No solo la creación en sí misma, sino la vida de cada uno de nosotros brinda razones para creer en Dios. La belleza de la creación; el diseño y la armonía de nuestro mundo e incluso nuestros propios cuerpos apuntan a un Creador que ordena el mundo con sabiduría. La bondad, la compasión y el amor de los demás, especialmente de nuestros padres, mueven nuestros corazones a creer en Dios que nos creó y nos sostiene con amor. Cierto, ninguna razón puede obligar a la fe en Dios. Pero, igualmente cierto, la razón puede mostrar que tal fe no es irracional.

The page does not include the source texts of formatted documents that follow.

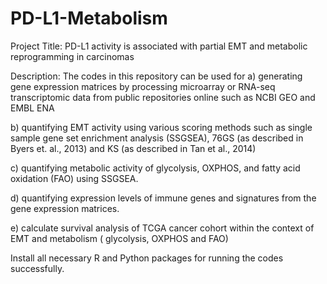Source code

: # PD-L1-Metabolism
Project Title: PD-L1 activity is associated with partial EMT and metabolic reprogramming in carcinomas

Description: The codes in this repository can be used for 
a) generating gene expression matrices by processing microarray or RNA-seq transcriptomic data from public repositories online such as NCBI GEO and EMBL ENA

b) quantifying EMT activity using various scoring methods such as single sample gene set enrichment analysis (SSGSEA), 76GS (as described in Byers et. al., 2013) 
and KS (as described in Tan et al., 2014) 

c) quantifying metabolic activity of glycolysis, OXPHOS, and fatty acid oxidation (FAO) using SSGSEA. 

d) quantifying expression levels of immune genes and signatures from the gene expression matrices.

e) calculate survival analysis of TCGA cancer cohort within the context of EMT and metabolism ( glycolysis, OXPHOS and FAO)

Install all necessary R and Python packages for running the codes successfully.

Dios es Dios. Eso significa que Él es infinitamente más sabio e infinitamente más inteligente que cualquiera de nosotros. Así, nuestra comprensión de Dios siempre será parcial. ¿Cómo podemos llegar a comprender la bondad y el amor puros? Si fuéramos capaces de averiguar, por nuestra limitada razón humana, todo lo que hay que saber, entonces seríamos Dios. Siempre habrá cosas demasiado grandes para que las comprendamos. Incluso con la fe y el don de la revelación divina, el sufrimiento sigue siendo una de esas realidades.
Una y otra vez, cuestionamos a Dios. ¿Por qué sufrir? ¿Por qué la enfermedad prolongada? ¿Por qué el dolor persistente a las puertas de la muerte? Pero, Dios no nos responde con una explicación racional. Él no habla palabra a nuestra mente. Él habla directamente a nuestro corazón.
Su respuesta es personal. Su respuesta al mal, al sufrimiento y al dolor, es su Hijo unigénito. “De esta manera se nos reveló el amor de Dios: Dios envió a su Hijo unigénito al mundo para que tengamos vida por él” (1 Jn 4: 9). “Y Cristo nos amó y se entregó a sí mismo por nosotros como ofrenda de sacrificio…” (Efe 5: 2). El misterio de todo sufrimiento humano es uno con el misterio de la Cruz.
Jesús se hizo partícipe de nuestro sufrimiento. Entró en nuestro dolor. Tomó incluso nuestras preguntas oscuras sobre el sufrimiento para sí mismo mientras colgaba de la cruz, clamando: "Dios mío, Dios mío, ¿por qué me has desamparado?" (Mk 15: 34). ¿Por qué alguien debería sufrir? ¿Por qué debería sufrir Jesús? Jesús sufrió y murió. Pero, entonces, resucitó de entre los muertos, venciendo al mal ya la misma muerte. En el designio misterioso de la sabiduría divina, “Dios... no perdonó ni a su propio Hijo, sino que lo entregó por todos nosotros, ¿cómo no nos dará también con él todo lo demás?”(Rm 8: 32).
Es solo en una relación profunda y personal con Cristo, quien sufrió, murió por nosotros, resucitó de entre los muertos y ahora es Señor de vivos y muertos, que podemos encontrar alguna fuerza para enfrentar y aceptar el sufrimiento en nuestras vidas. En Cristo, el sufrimiento, con todo su dolor y fealdad, se ha convertido en medio de redención. ¿Difícil de entender? ¡Absolutamente! Pero, quizás, la razón sea esta: en el sufrimiento, el amor se perfecciona. Es por eso que la mente por sí sola nunca comprenderá el sufrimiento. Es una cuestión del corazón: el corazón de Dios abierto para nosotros en Cristo Crucificado como camino a la vida eterna.